How the Viasat ground system connects earth and sky


Travis Golliver with one of the ViaSat-2 gateway antennas in Denver.

When people think of satellite internet, their minds usually turn skyward. But it takes a lot more to provide the Exede service than just satellites. Without the ground network, a satellite would be merely an expensive piece of space hardware. The ground network accepts signals from the satellite, and manages traffic to and from the internet. Most of this happens out of sight from a satellite internet subscriber. But if you see a big, white antenna like the one pictured here, it just might be part of a Viasat ground network gateway.

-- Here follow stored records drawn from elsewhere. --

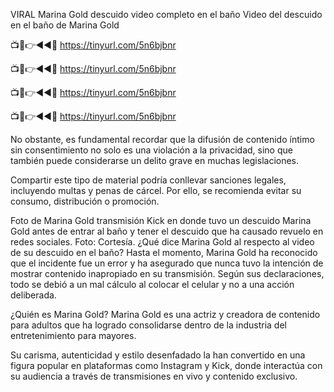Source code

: VIRAL Marina Gold descuido video completo en el baño Video del descuido en el baño de Marina Gold

📺📱👉◄◄🔴  https://tinyurl.com/5n6bjbnr

📺📱👉◄◄🔴  https://tinyurl.com/5n6bjbnr

📺📱👉◄◄🔴  https://tinyurl.com/5n6bjbnr

📺📱👉◄◄🔴  https://tinyurl.com/5n6bjbnr

No obstante, es fundamental recordar que la difusión de contenido íntimo sin consentimiento no solo es una violación a la privacidad, sino que también puede considerarse un delito grave en muchas legislaciones.

Compartir este tipo de material podría conllevar sanciones legales, incluyendo multas y penas de cárcel. Por ello, se recomienda evitar su consumo, distribución o promoción.

Foto de Marina Gold transmisión Kick   en donde tuvo un descuido 
Marina Gold antes de entrar al baño y tener el descuido que ha causado revuelo en redes sociales. Foto: Cortesía.
¿Qué dice Marina Gold al respecto al video de su descuido en el baño?
Hasta el momento, Marina Gold ha reconocido que el incidente fue un error y ha asegurado que nunca tuvo la intención de mostrar contenido inapropiado en su transmisión. Según sus declaraciones, todo se debió a un mal cálculo al colocar el celular y no a una acción deliberada.

¿Quién es Marina Gold?
Marina Gold es una actriz y creadora de contenido para adultos que ha logrado consolidarse dentro de la industria del entretenimiento para mayores.

Su carisma, autenticidad y estilo desenfadado la han convertido en una figura popular en plataformas como Instagram y Kick, donde interactúa con su audiencia a través de transmisiones en vivo y contenido exclusivo.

Work on the ViaSat-2 ground system began in early 2013, when the satellite itself – set to launch in early June – was still just an artist’s rendering.

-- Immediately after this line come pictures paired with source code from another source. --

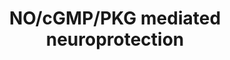 ---
annotations:
- id: PW:0000541
  parent: signaling pathway
  type: Pathway Ontology
  value: signaling pathway involving second messengers
- id: CL:0000129
  parent: animal cell
  type: Cell Type Ontology
  value: microglial cell
- id: CL:0000540
  parent: animal cell
  type: Cell Type Ontology
  value: neuron
- id: DOID:1307
  parent: disease of mental health
  type: Disease Ontology
  value: dementia
- id: CL:0002319
  parent: animal cell
  type: Cell Type Ontology
  value: neural cell
- id: CL:0000115
  parent: native cell
  type: Cell Type Ontology
  value: endothelial cell
- id: PW:0000003
  parent: signaling pathway
  type: Pathway Ontology
  value: signaling pathway
authors:
- SauerThorben
- Egonw
- Khanspers
- MaintBot
- Laurent
- Eweitz
- DeSl
- Ddigles
citedin:
- link: PMC7329820
  title: Citalopram-induced pathways regulation and tentative treatment-outcome-predicting
    biomarkers in lymphoblastoid cell lines from depression patients (2020)
communities: []
description: NO/cGMP/PKG mediated Neuroprotection.  Proteins on this pathway have
  targeted assays available via the [CPTAC Assay Portal](https://assays.cancer.gov/available_assays?wp_id=WP4008).
last-edited: 2025-07-25
ndex: 117948b3-8b69-11eb-9e72-0ac135e8bacf
organisms:
- Homo sapiens
redirect_from:
- /index.php/Pathway:WP4008
- /instance/WP4008
- /instance/WP4008_r140084
revision: r140084
schema-jsonld:
- '@context': https://schema.org/
  '@id': https://wikipathways.github.io/pathways/WP4008.html
  '@type': Dataset
  creator:
    '@type': Organization
    name: WikiPathways
  description: NO/cGMP/PKG mediated Neuroprotection.  Proteins on this pathway have
    targeted assays available via the [CPTAC Assay Portal](https://assays.cancer.gov/available_assays?wp_id=WP4008).
  keywords:
  - ACTN2
  - AKAP9
  - AMP
  - ANP
  - BAD
  - BCL2
  - BNP
  - CALM1
  - CAMK2A
  - CAMK2B
  - CAMK2D
  - CAMK2G
  - CASP9
  - CNGA1
  - CNGA2
  - CNGA3
  - CNGA4
  - CNGB1
  - CNGB3
  - CREB1
  - Ca²⁺
  - Cyclophilin D
  - Cytochrome C
  - DLG4
  - GRIN1
  - GRIN2A
  - GRIN2B
  - GRIN2C
  - GRIN2D
  - GTP
  - GUCY1A2
  - GUCY1A3
  - GUCY1B2
  - GUCY1B3
  - IFN-Gamma
  - IL-1B
  - K+
  - K⁺
  - L-Arginine
  - L-Citrulline
  - L-Glutamate
  - LPS
  - Mg2+
  - NADP
  - NADPH
  - NEFL
  - NFKB1
  - NFKB3
  - NFKBIA
  - 'NO'
  - NPR1
  - O2
  - PDE2
  - PDE3
  - PKG2
  - TBH
  - TNF-a
  - TSPO
  - XIAP
  - cAMP
  - cGMP
  - eNOS
  - iNOS
  - nNOS
  license: CC0
  name: NO/cGMP/PKG mediated neuroprotection
seo: CreativeWork
title: NO/cGMP/PKG mediated neuroprotection
wpid: WP4008
---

Viasat designed and developed the system, and a team has spent months testing the system in a lab and with a select group of residents.

“Our team has to deliver a working ground system that’s ready when the satellite is ready,” Viasat Senior Program Director Phil Lampe said.

Meanwhile, company employees found land on which to construct the Satellite Access Nodes (SANs), or gateways, that connect to the satellite.

SANs are strategically placed to maximize the capacity and availability of the satellite. Each SAN includes a compact Ka-band satellite antenna and all the other elements needed to transmit and receive signals to and from the satellite. Powerful, yet small and compact, the SAN’s footprint is about the same as a cellular tower.

Viasat’s satellite design team determines where the SANs should be, and gives Viasat Director Travis Golliver the latitude and longitude.

“I’m given an ellipse around that ideal location as a search ring in which my team has to go find the land,” Golliver said.

In the quest to expand Viasat’s ground network, Golliver and his team have worked through regulations about migratory birds, environmental sensitivities and homeowners associations’ requirements. Golliver said he’s faced steep challenges in acquiring land, but has never failed to do so.

He is also charged with designing and permitting for construction and installation of the SANs.

The team’s heaviest lift comes after the satellite reaches its orbital slot later this year. ViaSat-2 is a complex satellite that will require significant testing and verification with the ground network – work that can’t begin until the two are linked.

“From the day we get the keys that allow us to start testing the satellite to the day we start service is going to be 24/7,” Lampe said. “At that point, the satellite is in place, burning fuel and it’s using up its life.”

The challenges of their work aside, both Lampe and Golliver are enthused about Viasat’s future.

“Just the sheer capacity we will be enabling – it’s more than twice that of ViaSat-1,” Lampe said.

“To me, it’s just amazing how we continue to push the envelope,” Golliver said. “I’m incredibly excited.”